How to complete this task
As you work through the listing below, copy each line exactly and drop the images.
** Given information follows **
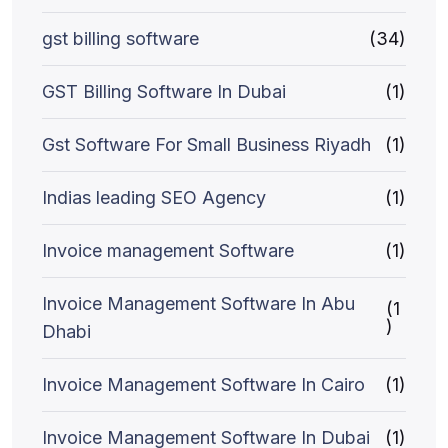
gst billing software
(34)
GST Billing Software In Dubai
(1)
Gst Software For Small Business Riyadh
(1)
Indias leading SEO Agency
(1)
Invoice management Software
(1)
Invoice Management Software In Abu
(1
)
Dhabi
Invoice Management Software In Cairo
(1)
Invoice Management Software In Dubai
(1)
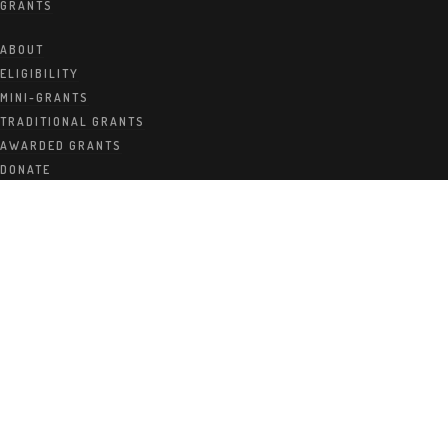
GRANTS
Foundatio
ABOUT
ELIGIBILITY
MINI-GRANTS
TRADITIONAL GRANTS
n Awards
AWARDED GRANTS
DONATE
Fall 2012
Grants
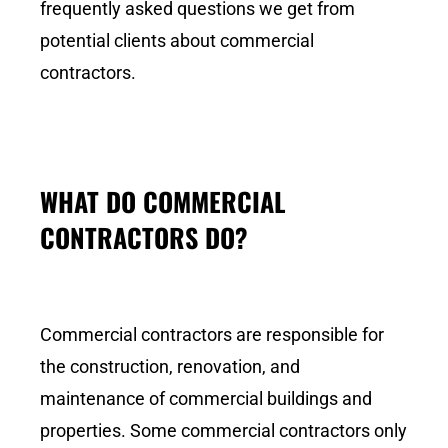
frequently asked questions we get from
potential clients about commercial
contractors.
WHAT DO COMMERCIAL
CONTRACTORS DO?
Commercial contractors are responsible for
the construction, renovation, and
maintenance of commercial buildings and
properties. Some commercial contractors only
** End of Given information **
Your response
gst billing software
(34)
GST Billing Software In Dubai
(1)
Gst Software For Small Business Riyadh
(1)
Indias leading SEO Agency
(1)
Invoice management Software
(1)
Invoice Management Software In Abu
(1
)
Dhabi
Invoice Management Software In Cairo
(1)
Invoice Management Software In Dubai
(1)
GRANTS
Foundatio
ABOUT
ELIGIBILITY
MINI-GRANTS
TRADITIONAL GRANTS
n Awards
AWARDED GRANTS
DONATE
Fall 2012
Grants
frequently asked questions we get from
potential clients about commercial
contractors.
WHAT DO COMMERCIAL
CONTRACTORS DO?
Commercial contractors are responsible for
the construction, renovation, and
maintenance of commercial buildings and
properties. Some commercial contractors only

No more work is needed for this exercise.